Fourth, how does the threat to the market for the plaintiffs’ books in a world where LLM developers can copy those books compare to the threat to the market for the plaintiffs’ books in a world where the developers can’t copy them? There is no hint of that in the briefs or evidence presented by the plaintiffs.
Judge Chhabria’s market dilution analysis imagines that licensing payments from tech companies to copyright holders will preserve human creativity. So far, there isn’t much evidence to support this view, and we remain skeptical. It seems more likely such licensing schemes will only serve to enrich large content owners, not empower average authors. Trickle-down licensing won’t meaningfully support most authors, and it certainly won’t protect future creators. By prioritizing the economic interests of incumbent publishers, studios, and platforms, this approach locks in existing revenue structures and discourages future authors’ experimentation with new creative tools.
If we want to preserve human authorship in the age of AI, we will need policies that balance support for both past and future authors, as well as the incumbent rightsholders. Fair use has historically done this by limiting substitutive works. Judge Chhabria’s theory would upend this balance by allowing for indirect substitution under a “market dilution” theory that only serve to entrench existing business interests.
Piracy and Shadow Library
The court seems unmoved, at least without further evidence, to judge Meta’s shadow libraries harshly:
Two other issues are relevant to the fourth factor.

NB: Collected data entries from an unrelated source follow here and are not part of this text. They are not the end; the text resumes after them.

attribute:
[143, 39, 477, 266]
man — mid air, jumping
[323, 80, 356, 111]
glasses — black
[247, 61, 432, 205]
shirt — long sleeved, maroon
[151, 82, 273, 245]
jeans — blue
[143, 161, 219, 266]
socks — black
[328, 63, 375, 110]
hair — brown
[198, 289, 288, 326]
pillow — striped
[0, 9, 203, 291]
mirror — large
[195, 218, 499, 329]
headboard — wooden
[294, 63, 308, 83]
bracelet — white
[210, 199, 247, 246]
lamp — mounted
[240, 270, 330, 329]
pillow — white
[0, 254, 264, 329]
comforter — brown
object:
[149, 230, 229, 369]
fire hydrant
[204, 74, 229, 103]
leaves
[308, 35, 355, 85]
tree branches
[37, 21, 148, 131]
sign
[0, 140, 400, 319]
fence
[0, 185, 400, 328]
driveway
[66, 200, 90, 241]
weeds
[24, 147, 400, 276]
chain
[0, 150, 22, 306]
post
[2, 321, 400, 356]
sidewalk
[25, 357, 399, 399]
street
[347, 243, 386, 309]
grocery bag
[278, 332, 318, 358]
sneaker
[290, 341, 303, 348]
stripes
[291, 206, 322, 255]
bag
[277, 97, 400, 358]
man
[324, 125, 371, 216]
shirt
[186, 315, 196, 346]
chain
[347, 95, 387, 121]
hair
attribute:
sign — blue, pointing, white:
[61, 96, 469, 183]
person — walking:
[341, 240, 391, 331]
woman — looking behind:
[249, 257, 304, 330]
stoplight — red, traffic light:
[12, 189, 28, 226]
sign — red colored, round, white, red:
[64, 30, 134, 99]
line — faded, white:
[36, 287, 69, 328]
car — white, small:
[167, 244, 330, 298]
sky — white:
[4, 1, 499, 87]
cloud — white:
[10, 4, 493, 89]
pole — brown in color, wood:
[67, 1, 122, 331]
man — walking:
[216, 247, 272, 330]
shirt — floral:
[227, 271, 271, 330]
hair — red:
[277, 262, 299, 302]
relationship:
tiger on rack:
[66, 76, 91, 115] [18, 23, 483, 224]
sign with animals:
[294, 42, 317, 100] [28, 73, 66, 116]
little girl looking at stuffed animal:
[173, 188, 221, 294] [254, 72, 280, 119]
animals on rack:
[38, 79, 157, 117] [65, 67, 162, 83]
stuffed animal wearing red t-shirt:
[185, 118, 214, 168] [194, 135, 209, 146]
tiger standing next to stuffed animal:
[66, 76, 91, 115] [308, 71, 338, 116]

First, as noted above, is whether Meta’s use of shadow libraries benefited those libraries or their other users. If it did, then this would be relevant to the fourth factor. It would mean that Meta’s copying helped others acquire copyrighted works, potentially including the plaintiffs’ works, without paying for them (and without any indication that those other people were acquiring the works for fair use purposes). But although the plaintiffs discussed Meta’s use of shadow libraries at length, they did not argue that it had these effects or was relevant to the fourth factor beyond allowing Meta to get the books without paying. At the hearing, the plaintiffs’ counsel did suggest that, by using shadow libraries, Meta (and other companies like it) would reduce the stigma associated with shadow libraries and encourage more people to use them. It’s not clear whether this would matter in the overall analysis. But in any event, counsel conceded that the record contains no evidence of this dynamic playing out.

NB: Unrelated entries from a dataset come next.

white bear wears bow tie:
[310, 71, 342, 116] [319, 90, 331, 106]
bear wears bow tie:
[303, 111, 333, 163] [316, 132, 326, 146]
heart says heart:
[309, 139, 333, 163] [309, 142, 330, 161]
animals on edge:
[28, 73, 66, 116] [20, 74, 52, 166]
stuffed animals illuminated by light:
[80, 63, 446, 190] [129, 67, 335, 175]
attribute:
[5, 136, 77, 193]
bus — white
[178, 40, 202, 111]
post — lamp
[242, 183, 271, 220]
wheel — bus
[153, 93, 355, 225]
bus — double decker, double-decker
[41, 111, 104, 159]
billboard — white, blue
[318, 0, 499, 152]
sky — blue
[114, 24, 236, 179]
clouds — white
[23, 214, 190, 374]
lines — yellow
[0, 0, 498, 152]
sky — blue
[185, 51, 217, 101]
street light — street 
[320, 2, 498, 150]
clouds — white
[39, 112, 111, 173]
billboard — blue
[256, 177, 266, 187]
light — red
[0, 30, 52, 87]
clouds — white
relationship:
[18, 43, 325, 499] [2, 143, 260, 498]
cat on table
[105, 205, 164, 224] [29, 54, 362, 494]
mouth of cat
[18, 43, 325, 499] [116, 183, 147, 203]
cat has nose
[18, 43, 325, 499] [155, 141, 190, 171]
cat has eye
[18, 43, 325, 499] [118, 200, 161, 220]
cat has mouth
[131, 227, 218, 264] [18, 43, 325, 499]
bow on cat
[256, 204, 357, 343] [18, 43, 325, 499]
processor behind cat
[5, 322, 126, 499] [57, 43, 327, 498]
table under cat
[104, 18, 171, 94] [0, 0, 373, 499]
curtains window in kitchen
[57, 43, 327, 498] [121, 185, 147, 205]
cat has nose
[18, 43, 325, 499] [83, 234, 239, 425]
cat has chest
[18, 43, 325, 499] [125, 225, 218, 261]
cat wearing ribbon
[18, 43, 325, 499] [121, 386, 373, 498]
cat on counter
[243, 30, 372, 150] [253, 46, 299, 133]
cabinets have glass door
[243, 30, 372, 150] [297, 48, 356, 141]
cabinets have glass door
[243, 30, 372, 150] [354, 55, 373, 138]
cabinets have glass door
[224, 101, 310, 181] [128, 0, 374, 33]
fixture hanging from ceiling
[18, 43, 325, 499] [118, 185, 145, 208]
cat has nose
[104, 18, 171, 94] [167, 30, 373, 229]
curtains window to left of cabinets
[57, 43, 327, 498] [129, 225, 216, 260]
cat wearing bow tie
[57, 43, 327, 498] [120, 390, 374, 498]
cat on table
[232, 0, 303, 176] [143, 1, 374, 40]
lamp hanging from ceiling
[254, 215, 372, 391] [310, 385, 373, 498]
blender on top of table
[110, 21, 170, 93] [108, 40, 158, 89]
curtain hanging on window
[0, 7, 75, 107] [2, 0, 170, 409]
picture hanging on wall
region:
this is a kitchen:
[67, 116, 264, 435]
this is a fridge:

Second is the public benefit associated with Meta’s copying. The plaintiffs say that sanctioning Meta’s conduct would encourage piracy by incentivizing other LLM companies to pirate and to “support and defend” shadow libraries “that make stolen works available for free.” There is no evidence in the record that Meta (or any other LLM developer) is actively supporting or otherwise encouraging widespread use of shadow libraries. As for incentivizing other LLM developers to use shadow libraries, the plaintiffs again beg the question—whether LLM developers should have to pay for the books they use as training data is the issue addressed in this opinion (and, obviously, a factspecific one that can’t be answered uniformly across the board).
Final Thoughts
Compared with the speculative and unprecedented arguments advanced in this ruling, we find Judge Alsup’s decision offers a more grounded and sensible approach to fair use. Going forward, we hope more courts would follow Judge Alsup’s example and maintain a realistic assessment of transformativeness and market harm. Fair use should be flexible, but not so much that it can accommodate every speculative theory of harm.